═══ Lesetext ═══
ATAS/749/2026
GE Cour de justice
Rückerstattung von Ergänzungsleistungen nach dem Tod
31. August
Sachverhalt
Die Bezügerin von bundesrechtlichen Ergänzungsleistungen, wohnhaft in einem Pflegeheim, verstarb am 23. Juli 2025. Das SPC forderte von ihrem Nachlass CHF 1'803 zurück, entsprechend den vom 24. bis 31. Juli ausgerichteten Leistungen; ihre Tochter beanstandete insbesondere das Fehlen einer Pro-rata-Berechnung der Einkommen.
Erwägungen
• Für Juli 2025 wurde die Heimtaxe nur für 23 Tage in Rechnung gestellt, während die AHV-Rente, die Hilflosenentschädigung und die Leibrente bis zum Monatsende des Todesfalls vollständig ausgerichtet wurden; diese Einkommen durften daher nicht pro rata berechnet werden.
• Die anerkannten Ausgaben beliefen sich auf CHF 6'509.20 und die anrechenbaren Einnahmen auf CHF 3'669.10; nach Abzug von CHF 620.20, die für Krankenkassenprämien reserviert waren, betrugen die geschuldeten Leistungen CHF 2'220. Die Auszahlung von CHF 4'023 rechtfertigte eine Rückerstattung von CHF 1'803.
Entscheid
Die zulässige Beschwerde wird abgewiesen; das Verfahren ist kostenlos.
═══
(Aufgabenstellung)
a) Nenne alle Einkommen, die laut dem Lesetext bis zum Monatsende des Todesfalls vollständig ausgerichtet wurden.
b) Gib aus dem Lesetext wortgetreu den Abschnitt wieder, der mit den Worten „ATAS/749/2026“ beginnt und mit „rata berechnet werden.“ endet.
Die Zeilen unten stammen aus einer anderen Quelle als der Lesetext.
═══ Mitgelieferte Zeilen ═══
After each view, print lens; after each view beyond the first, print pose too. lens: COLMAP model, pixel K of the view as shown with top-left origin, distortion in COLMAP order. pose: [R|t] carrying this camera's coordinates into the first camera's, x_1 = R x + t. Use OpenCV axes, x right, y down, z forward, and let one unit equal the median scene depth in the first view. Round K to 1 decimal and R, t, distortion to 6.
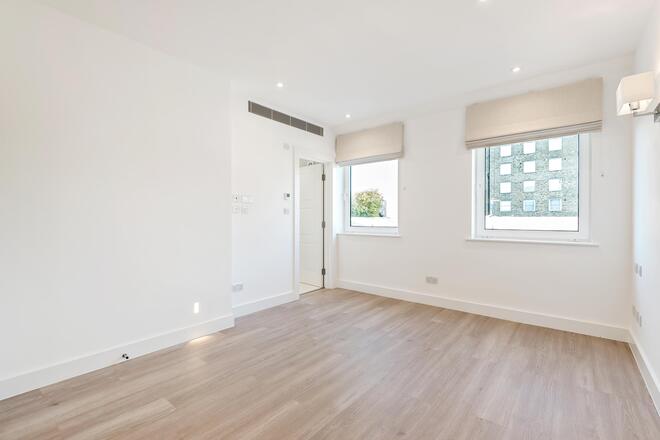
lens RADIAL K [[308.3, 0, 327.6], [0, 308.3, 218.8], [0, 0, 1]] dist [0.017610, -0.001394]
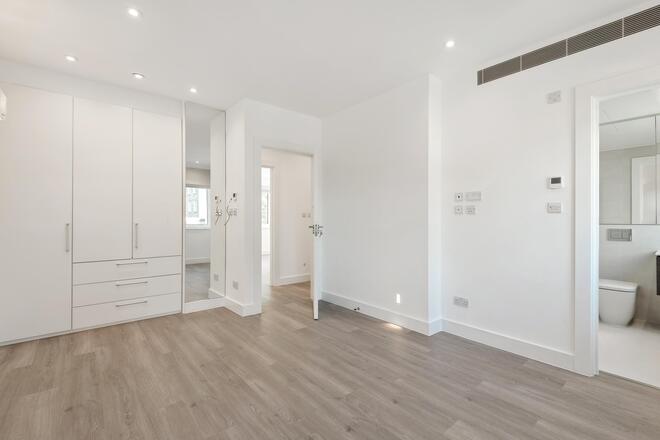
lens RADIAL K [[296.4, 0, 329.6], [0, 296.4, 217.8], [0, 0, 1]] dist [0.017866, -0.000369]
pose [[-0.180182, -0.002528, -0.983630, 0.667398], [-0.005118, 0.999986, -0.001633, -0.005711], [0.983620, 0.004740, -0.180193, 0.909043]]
═══
═══ Mitgelieferte Zeilen ═══
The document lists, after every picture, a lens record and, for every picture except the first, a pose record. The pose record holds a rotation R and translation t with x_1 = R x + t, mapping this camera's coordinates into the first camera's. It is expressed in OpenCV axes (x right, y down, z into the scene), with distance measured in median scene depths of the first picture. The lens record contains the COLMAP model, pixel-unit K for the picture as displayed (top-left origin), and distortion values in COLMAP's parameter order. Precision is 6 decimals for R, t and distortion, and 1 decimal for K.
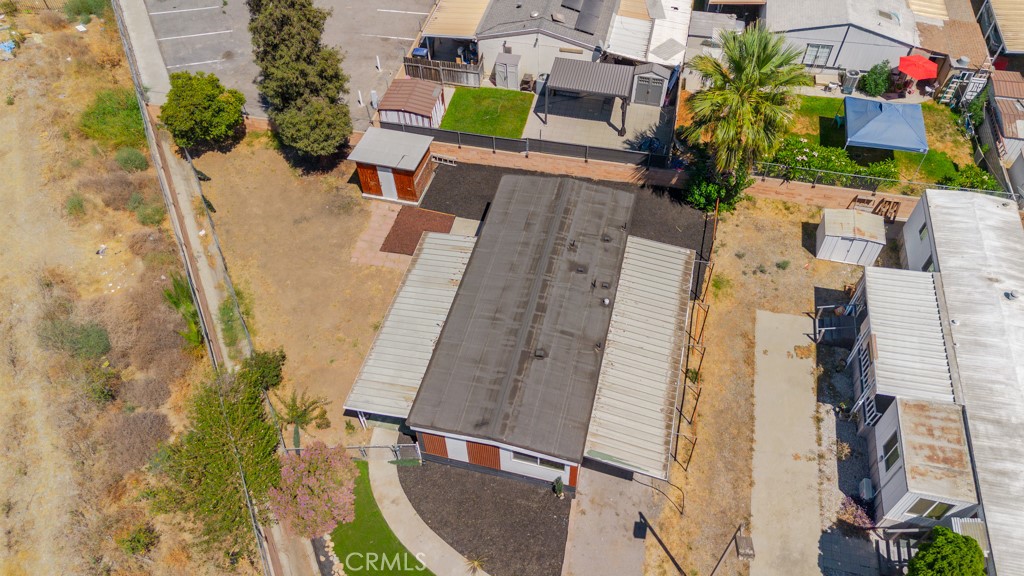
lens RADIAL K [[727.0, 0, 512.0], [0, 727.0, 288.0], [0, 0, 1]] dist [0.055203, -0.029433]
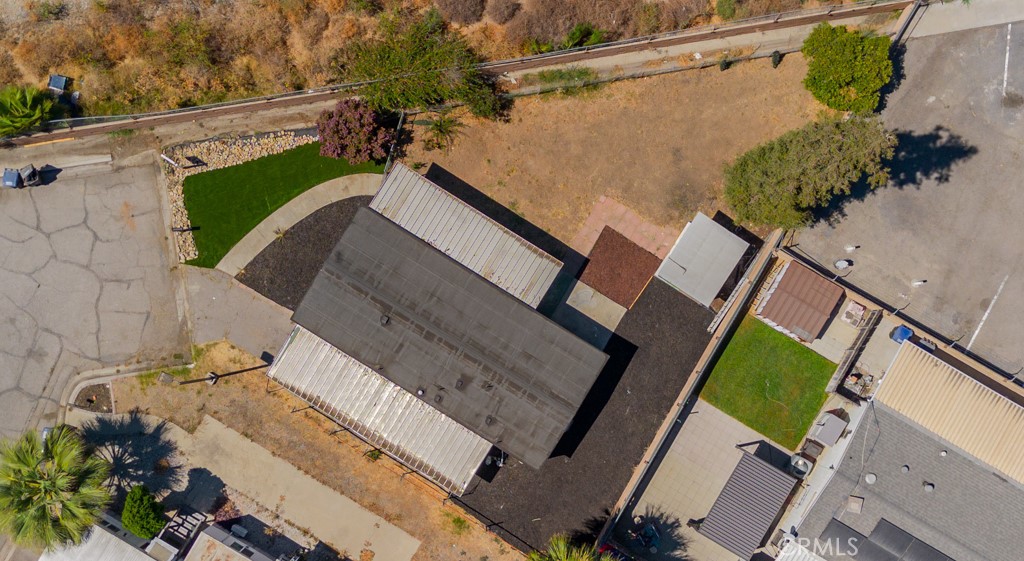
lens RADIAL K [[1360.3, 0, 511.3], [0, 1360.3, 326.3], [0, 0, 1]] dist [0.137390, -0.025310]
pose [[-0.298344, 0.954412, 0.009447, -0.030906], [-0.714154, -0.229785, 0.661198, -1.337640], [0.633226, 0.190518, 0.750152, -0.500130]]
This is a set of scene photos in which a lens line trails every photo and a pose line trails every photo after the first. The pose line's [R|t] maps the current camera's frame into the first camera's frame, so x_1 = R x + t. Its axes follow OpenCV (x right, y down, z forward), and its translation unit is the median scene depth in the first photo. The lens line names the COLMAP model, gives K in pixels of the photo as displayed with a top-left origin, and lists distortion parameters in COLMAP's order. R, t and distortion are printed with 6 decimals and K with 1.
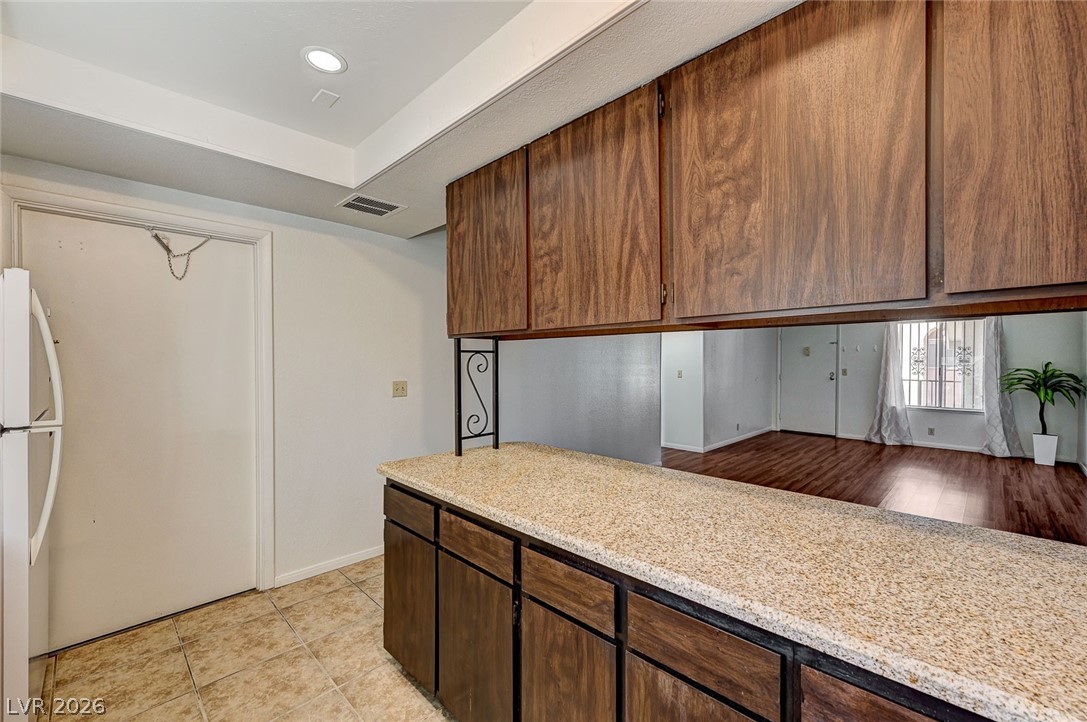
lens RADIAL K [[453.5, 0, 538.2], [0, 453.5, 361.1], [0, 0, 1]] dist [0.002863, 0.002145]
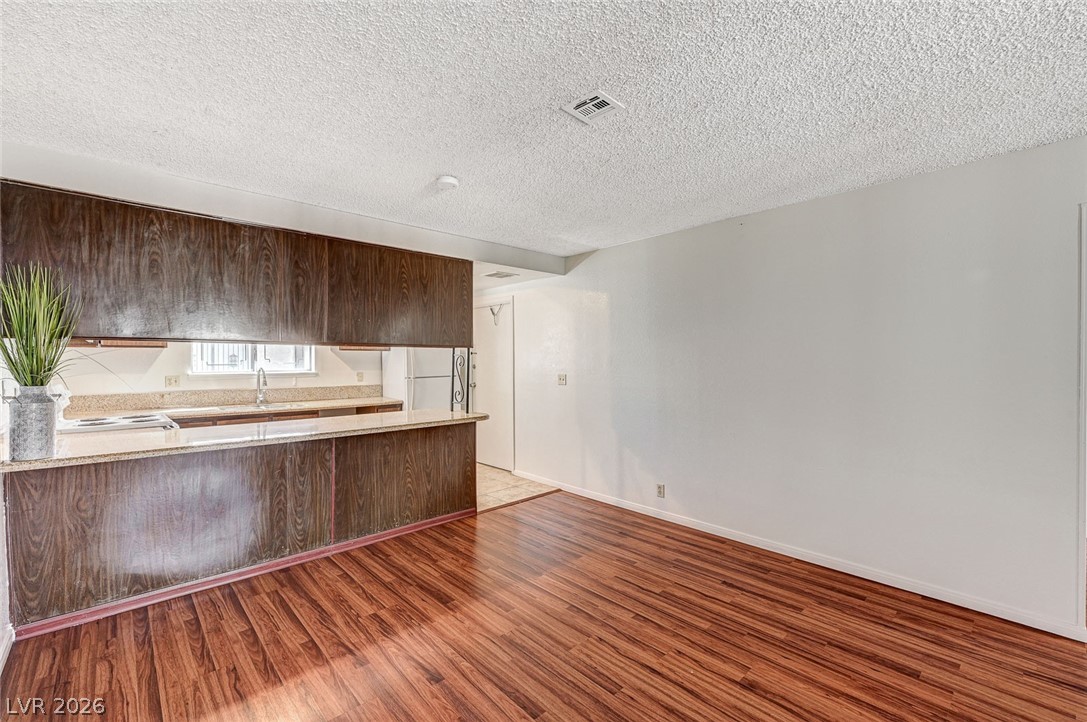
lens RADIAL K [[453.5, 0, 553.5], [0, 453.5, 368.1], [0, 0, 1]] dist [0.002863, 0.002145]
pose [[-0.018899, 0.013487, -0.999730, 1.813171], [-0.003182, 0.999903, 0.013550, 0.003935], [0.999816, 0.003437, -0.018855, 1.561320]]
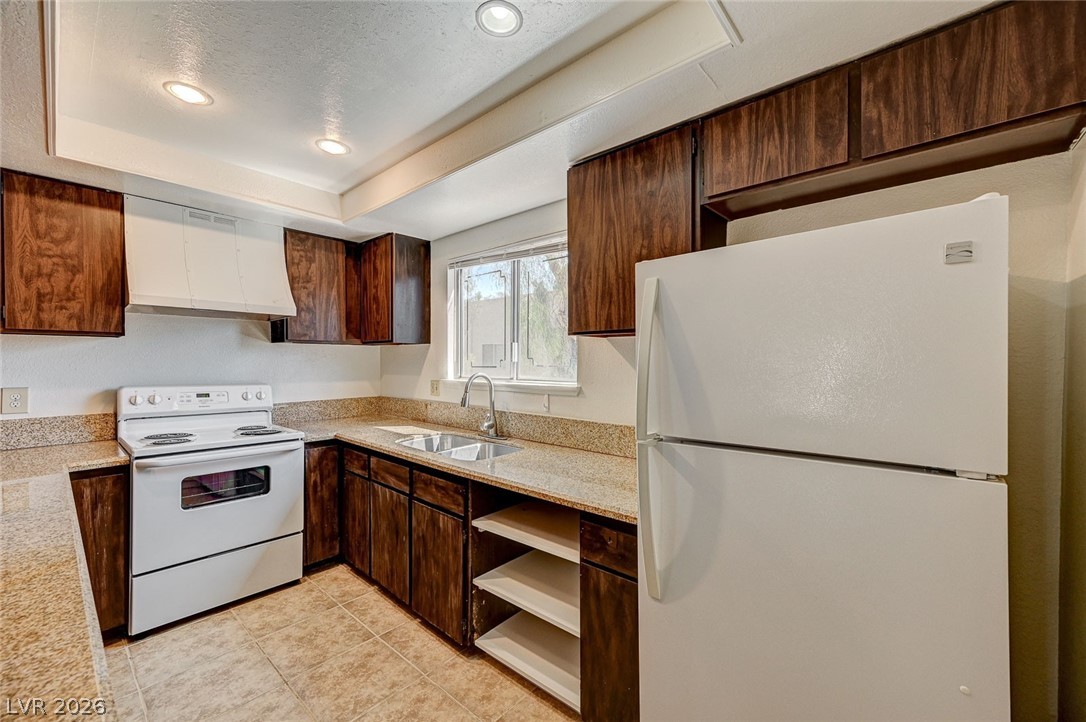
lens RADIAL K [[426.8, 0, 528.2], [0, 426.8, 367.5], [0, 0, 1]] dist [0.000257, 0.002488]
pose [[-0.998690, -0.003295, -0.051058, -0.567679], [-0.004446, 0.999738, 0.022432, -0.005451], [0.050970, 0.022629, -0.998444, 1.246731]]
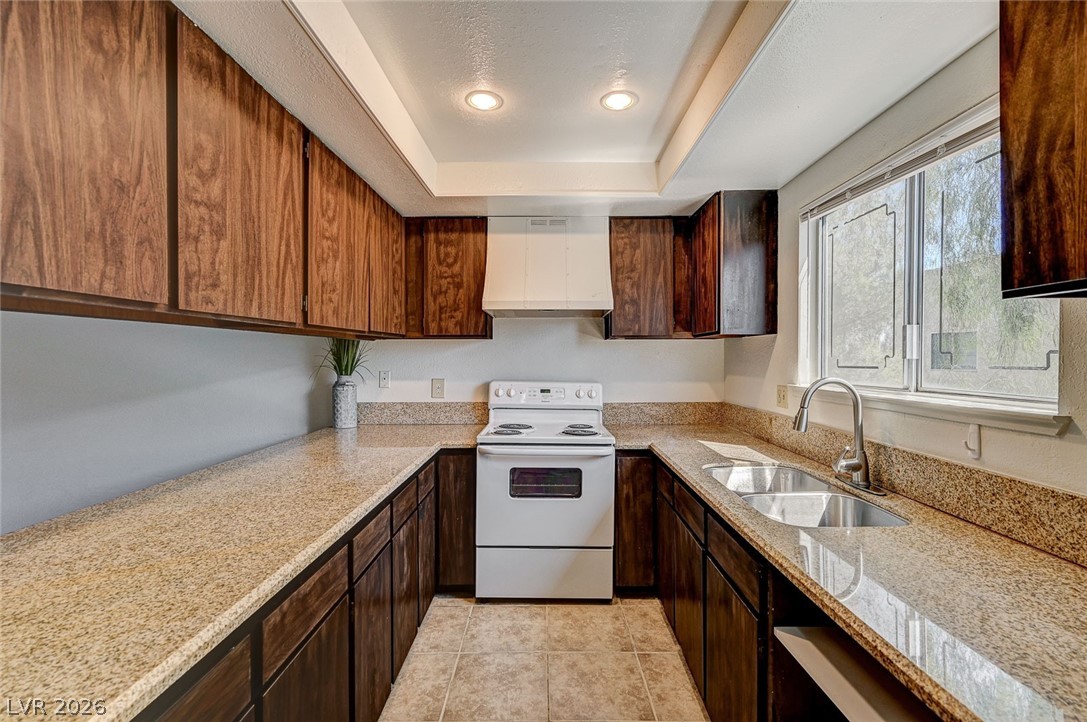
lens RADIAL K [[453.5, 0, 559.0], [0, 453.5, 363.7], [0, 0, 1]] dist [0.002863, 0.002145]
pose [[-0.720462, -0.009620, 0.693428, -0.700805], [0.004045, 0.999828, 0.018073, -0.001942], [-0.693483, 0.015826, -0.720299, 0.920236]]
═══
(Lösungen)
a) AHV-Rente, Hilflosenentschädigung, Leibrente

b)
ATAS/749/2026
GE Cour de justice
Rückerstattung von Ergänzungsleistungen nach dem Tod
31. August
Sachverhalt
Die Bezügerin von bundesrechtlichen Ergänzungsleistungen, wohnhaft in einem Pflegeheim, verstarb am 23. Juli 2025. Das SPC forderte von ihrem Nachlass CHF 1'803 zurück, entsprechend den vom 24. bis 31. Juli ausgerichteten Leistungen; ihre Tochter beanstandete insbesondere das Fehlen einer Pro-rata-Berechnung der Einkommen.
Erwägungen
• Für Juli 2025 wurde die Heimtaxe nur für 23 Tage in Rechnung gestellt, während die AHV-Rente, die Hilflosenentschädigung und die Leibrente bis zum Monatsende des Todesfalls vollständig ausgerichtet wurden; diese Einkommen durften daher nicht pro rata berechnet werden.